WHAT YOU NEED TO DO
Count how many lines in the rows below contain the word "mehr" and reply with that number alone.

EXERCISE INPUT
········

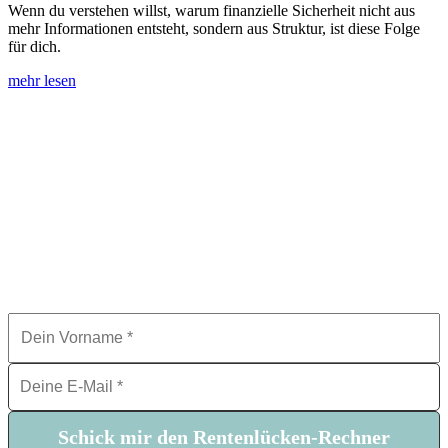
Wenn du verstehen willst, warum finanzielle Sicherheit nicht aus
mehr Informationen entsteht, sondern aus Struktur, ist diese Folge
für dich.
mehr lesen
Hol dir den smarten Rentenlücken-
Rechner für 0€ für mehr Klarheit bei
deiner Altersvorsorge.
Finde in unter 10 Minuten heraus, wie groß deine
Rentenlücke wirklich ist und mit welchem monatlichen
Betrag du sie schließen kannst, um später nicht jeden
Cent umdrehen zu müssen.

········

FINISHED TASK
3